La Cour des comptes avait été choquée, il y a cinq ans, du classement binaire des surendettés en actifs et en passifs – les ménages qui souscrivaient trop de crédits et les autres, qui subissaient la crise. La Cour des comptes, qui avait passé une journée dans nos permanences, avait pu alors constater combien les difficultés financières avaient d'incidence sur la vie des ménages – divorces et commission de surendettement. Certes, la loi de 2010 a permis de réaliser de nombreux progrès mais elle reste inachevée. Mme Lagarde s'était elle-même engagée à l'Assemblée nationale à créer le registre national du crédit. Elle avait même mis en place une commission à cet effet – il est vrai que Clemenceau disait que pour enterrer un problème, il suffisait de créer une commission. Il est temps d'achever la loi.

Il faut réorienter le crédit vers les populations qui en feraient un bon usage, sous réserve de ne pas collectionner les engagements. Cela permettrait de développer le crédit, voire d'en baisser le taux au profit, notamment, des jeunes qui ont besoin de s'équiper. Le registre national du crédit s'imposera. Ne laissons pas passer la chance inouïe qui nous est aujourd'hui offerte d'en débattre de nouveau. Les deux candidats à l'élection présidentielle s'étaient engagés à le créer. J'espère que le Parlement dotera le pays de cet instrument de prévention du risque de surendettement. Dans 58 % des dossiers de surendettement, les créanciers n'auraient jamais octroyé le dernier crédit s'ils avaient connu l'état d'endettement réel du ménage. C'est ce crédit de trop qui fait plonger nos concitoyens ! Vous les rencontrez dans vos permanences. Nous les rencontrons également : ce sont des personnes désespérées et honteuses, qui, ayant perdu tout courage, risquent aussi de perdre leur emploi. En effet, une personne surendettée qui n'a pas de travail peut bénéficier d'une procédure d'effacement. Aujourd'hui, les classes moyennes sont en péril. Les primo-accidents commencent également à connaître des tensions pour financer, outre la construction de leur maison en grande banlieue, la nécessité de posséder deux voitures – cette charge contrainte s'élève à quelque 10 000 euros par an. Le crédit ne peut jouer son rôle de levier de croissance dans de telles conditions.

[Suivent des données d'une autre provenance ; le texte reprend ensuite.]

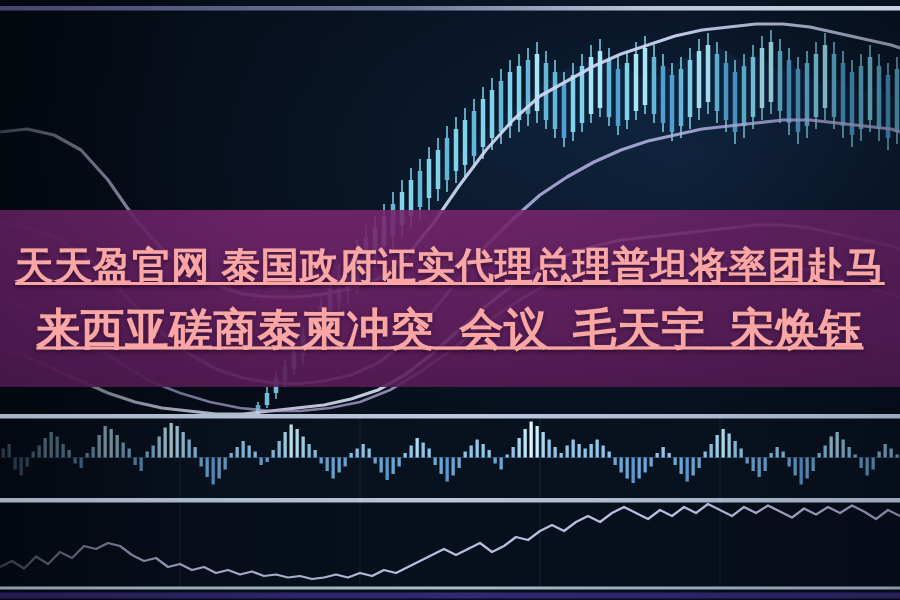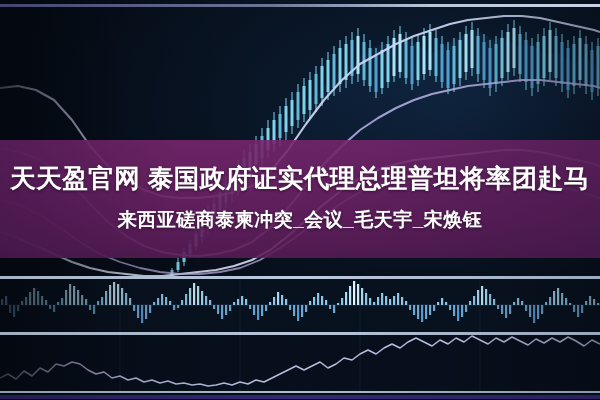"天天盈官网 泰国政府证实代理总理普坦将率团赴马" .headline-line { color: #ffffff -> #fca5a5; text-decoration: none -> underline }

L'encours moyen des ménages français surendettés est une honte pour notre pays. Si les banques traditionnelles ont la capacité de vérifier la solvabilité de leurs clients, il n'en est pas de même des établissements financiers comme Cetelem ou Cofinoga.

Mme Lagarde a créé la fiche de dialogue à quatre mains, que les emprunteurs doivent renseigner en y déclarant leurs crédits. Or, dans de trop nombreux cas, ils n'en déclarent pas la totalité. Voilà vingt et un ans que je plaide en faveur du RNC : je pense que la France est désormais mûre pour travailler sur cette idée de transparence et de protection des créanciers et des emprunteurs. Il convient que vous franchissiez enfin le pas : du reste, une récente enquête des Dernières Nouvelles d'Alsace indique que 71 % des citoyens sont favorables au fichier positif. Le surendettement n'est pas une fatalité. Nous vous faisons confiance.